Market Forces Driving Greenhouse Gas Reductions in Airlines

Sensenbrenner: Industry’s Emissions are Minimal

Washington, D.C., April 2, 2008 - U.S. Rep. Jim Sensenbrenner, R-Wis., ranking Republican on the House Select Committee on Energy Independence and Global Warming, made the following statement during today’s hearing titled, “From the Wright Brothers to the Right Solutions: Curbing Soaring Aviation Emissions:” 

“I want to thank the Chairman for scheduling this hearing today and I look forward to learning more about this topic. 

“Of my many curiosities about this topic, perhaps the most pressing is why the aviation industry is a major focus in the global warming debate. 

“By all measures, aviation produces just a tiny fraction of the world’s greenhouse gases. In the U.S., aviation accounts for only 3 percent of emissions, compared to electricity generation, ground transportation, industry and agriculture, all of which produce many times more greenhouse gases. 

“Furthermore, the aviation industry has been doing a good job of improving fuel efficiency, and it didn’t take heavy-handed government regulations such as cap-and-trade to make it happen.  In the past four years, U.S. airlines have improved fuel efficiency by 11 percent, mostly due to the market-driven pressures of the high price of oil and the lower value of the dollar. 

“This is positive progress, and the industry deserves commendation for this improvement. Despite these numbers, the European Union wants to include aviation in its emission trading scheme, which would clearly throw additional costs onto the airline industry. I don’t understand why government regulators want to punish an industry that is already making good progress without the pressure of regulations. 

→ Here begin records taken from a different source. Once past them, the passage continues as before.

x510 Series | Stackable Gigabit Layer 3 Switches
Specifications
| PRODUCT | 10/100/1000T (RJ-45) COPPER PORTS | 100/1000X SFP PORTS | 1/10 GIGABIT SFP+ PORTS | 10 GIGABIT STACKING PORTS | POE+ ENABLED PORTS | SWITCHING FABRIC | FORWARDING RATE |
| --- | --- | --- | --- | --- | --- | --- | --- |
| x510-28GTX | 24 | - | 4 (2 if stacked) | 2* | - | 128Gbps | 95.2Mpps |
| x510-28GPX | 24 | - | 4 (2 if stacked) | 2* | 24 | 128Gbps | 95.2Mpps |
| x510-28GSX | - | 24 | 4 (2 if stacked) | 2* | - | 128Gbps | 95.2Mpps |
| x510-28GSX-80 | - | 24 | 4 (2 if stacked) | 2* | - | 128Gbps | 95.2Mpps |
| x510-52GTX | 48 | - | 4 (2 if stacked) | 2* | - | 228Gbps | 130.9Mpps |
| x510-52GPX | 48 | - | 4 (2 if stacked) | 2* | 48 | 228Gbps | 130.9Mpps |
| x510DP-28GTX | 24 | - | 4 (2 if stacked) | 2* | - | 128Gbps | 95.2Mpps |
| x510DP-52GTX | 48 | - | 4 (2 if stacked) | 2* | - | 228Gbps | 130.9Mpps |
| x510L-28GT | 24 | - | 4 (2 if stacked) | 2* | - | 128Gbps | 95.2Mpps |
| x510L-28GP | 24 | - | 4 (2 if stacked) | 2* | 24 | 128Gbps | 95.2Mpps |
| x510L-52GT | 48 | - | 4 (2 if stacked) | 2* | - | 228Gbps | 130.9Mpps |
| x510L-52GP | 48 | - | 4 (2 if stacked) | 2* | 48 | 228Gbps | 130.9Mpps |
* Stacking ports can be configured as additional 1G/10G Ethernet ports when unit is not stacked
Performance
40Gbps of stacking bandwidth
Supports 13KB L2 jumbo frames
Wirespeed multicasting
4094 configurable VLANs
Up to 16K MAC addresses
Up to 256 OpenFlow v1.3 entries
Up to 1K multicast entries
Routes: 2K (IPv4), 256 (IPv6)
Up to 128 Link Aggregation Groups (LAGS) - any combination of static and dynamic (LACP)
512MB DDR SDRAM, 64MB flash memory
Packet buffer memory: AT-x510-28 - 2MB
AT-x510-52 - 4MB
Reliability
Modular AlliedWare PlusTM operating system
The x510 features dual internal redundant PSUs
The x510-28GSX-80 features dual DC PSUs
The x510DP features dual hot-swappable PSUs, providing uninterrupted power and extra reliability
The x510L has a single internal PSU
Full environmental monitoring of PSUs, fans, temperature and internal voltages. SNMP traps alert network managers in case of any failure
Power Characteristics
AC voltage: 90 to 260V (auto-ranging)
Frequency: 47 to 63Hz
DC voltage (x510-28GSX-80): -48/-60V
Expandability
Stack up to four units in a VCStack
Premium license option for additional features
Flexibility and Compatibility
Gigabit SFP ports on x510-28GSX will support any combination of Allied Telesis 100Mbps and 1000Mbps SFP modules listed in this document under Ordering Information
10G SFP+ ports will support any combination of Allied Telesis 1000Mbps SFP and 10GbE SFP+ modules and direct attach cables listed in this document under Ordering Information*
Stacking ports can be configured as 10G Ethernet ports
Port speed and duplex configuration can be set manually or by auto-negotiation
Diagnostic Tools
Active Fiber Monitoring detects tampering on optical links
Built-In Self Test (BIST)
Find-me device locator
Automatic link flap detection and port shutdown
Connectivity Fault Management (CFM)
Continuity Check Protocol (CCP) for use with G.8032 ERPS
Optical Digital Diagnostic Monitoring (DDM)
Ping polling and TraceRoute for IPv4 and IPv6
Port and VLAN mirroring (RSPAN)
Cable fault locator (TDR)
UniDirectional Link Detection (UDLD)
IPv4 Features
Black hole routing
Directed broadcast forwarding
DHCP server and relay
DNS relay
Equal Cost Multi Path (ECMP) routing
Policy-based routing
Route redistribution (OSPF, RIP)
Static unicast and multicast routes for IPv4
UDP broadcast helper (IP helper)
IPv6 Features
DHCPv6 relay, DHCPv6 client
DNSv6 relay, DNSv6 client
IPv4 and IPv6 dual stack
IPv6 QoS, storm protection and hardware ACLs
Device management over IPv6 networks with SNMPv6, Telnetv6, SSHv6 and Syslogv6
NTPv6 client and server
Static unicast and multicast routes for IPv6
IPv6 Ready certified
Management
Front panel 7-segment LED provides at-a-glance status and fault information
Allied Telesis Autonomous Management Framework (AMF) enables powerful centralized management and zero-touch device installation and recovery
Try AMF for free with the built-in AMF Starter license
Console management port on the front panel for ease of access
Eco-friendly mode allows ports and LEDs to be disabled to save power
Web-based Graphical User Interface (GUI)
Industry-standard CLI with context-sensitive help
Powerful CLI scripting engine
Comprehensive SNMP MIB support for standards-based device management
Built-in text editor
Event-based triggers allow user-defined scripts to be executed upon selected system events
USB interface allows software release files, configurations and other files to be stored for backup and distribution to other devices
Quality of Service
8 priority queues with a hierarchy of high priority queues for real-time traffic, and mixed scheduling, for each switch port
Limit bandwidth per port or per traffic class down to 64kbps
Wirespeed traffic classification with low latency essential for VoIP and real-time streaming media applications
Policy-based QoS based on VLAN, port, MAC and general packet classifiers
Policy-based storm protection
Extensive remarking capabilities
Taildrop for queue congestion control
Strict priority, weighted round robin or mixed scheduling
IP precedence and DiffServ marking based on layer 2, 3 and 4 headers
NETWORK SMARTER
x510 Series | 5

“Then again, I don’t understand how hampering the economy with regulatory schemes like cap-and-trade is the proper way to confront climate change. 

“Last month, an E.U. commissioner said that if the U.S. didn’t join the E.U. emission trading scheme or apply a similar program to U.S. airlines by 2010, E.U. states could begin denying incoming U.S. flights in 2012.  

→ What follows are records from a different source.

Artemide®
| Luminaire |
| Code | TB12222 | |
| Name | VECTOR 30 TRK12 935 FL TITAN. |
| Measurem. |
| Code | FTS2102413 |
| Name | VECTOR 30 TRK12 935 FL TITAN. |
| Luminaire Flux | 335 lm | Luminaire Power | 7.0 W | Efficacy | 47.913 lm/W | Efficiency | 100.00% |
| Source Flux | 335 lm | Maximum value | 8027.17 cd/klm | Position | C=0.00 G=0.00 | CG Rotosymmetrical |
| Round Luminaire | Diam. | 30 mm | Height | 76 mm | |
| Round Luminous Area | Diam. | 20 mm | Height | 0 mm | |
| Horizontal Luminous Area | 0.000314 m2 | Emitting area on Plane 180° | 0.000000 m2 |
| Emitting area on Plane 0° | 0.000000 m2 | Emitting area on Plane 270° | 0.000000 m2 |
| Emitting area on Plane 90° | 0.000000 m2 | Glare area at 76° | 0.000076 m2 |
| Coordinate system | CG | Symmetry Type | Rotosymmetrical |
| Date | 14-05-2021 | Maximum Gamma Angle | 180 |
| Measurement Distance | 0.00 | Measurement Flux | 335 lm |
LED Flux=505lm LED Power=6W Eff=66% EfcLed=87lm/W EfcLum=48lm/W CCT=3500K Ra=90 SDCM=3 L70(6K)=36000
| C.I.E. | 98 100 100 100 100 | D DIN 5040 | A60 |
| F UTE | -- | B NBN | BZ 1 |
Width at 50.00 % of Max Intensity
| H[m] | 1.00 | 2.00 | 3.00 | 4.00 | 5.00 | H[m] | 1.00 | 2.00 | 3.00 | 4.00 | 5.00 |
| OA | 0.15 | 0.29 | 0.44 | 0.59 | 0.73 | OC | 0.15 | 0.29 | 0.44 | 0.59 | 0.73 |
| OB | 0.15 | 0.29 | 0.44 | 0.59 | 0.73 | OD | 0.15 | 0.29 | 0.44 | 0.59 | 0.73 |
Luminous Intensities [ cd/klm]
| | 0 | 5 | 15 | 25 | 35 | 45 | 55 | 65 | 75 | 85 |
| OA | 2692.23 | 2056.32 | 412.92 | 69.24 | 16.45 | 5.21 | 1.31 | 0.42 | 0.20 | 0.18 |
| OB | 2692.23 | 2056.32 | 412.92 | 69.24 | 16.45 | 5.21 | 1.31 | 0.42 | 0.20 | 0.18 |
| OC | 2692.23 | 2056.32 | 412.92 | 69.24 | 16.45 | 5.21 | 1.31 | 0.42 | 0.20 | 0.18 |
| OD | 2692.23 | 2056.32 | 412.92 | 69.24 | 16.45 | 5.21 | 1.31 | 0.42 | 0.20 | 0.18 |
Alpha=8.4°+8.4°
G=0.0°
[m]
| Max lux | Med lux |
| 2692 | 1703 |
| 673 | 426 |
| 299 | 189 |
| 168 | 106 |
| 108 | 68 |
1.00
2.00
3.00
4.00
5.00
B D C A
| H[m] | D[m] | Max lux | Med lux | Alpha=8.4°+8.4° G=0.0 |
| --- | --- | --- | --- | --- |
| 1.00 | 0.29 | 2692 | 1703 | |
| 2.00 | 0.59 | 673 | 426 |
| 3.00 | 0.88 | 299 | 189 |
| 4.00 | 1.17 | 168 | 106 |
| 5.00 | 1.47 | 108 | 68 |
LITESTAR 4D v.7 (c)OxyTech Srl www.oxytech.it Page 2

“I wonder if this threat also applies to India and China, each of which has a growing airline industry to meet the demand of their growing economies. In fact, testimony today will show these two countries will build 100 new airports over the next decade to meet the demand. And no, India and China do not have emission trading systems of their own. 

“There may be advances in clean fuel technology that help reduce airlines’ greenhouse gas output even further. As I have said many times, technological advancement must be part of any plan to confront climate change. However, I do not believe that any advances in fuel technology should come at the expense of safety. There are already some concerns that biofuels can cause engines to stall, which is a safety risk I believe is too great, especially considering the airline’s minimal contribution to greenhouse gas emissions. 

“If large-scale changes are needed in the aviation industry, the U.N.’s International Civil Aviation Organization is the best place to address these questions, and it isn’t often that I embrace a U.N. organization. However, in this case, the U.N. is taking a more thoughtful approach on aviation emissions and technology than the European Union. 

“When it comes to global warming, many people cry that the sky is falling. But I worry that if we make careless changes to the airline industry, it will be the planes that are falling. I believe it’s more prudent at this point to recognize the good work airlines are doing, before we force changes that could jeopardize both the safety and economic health of the industry.”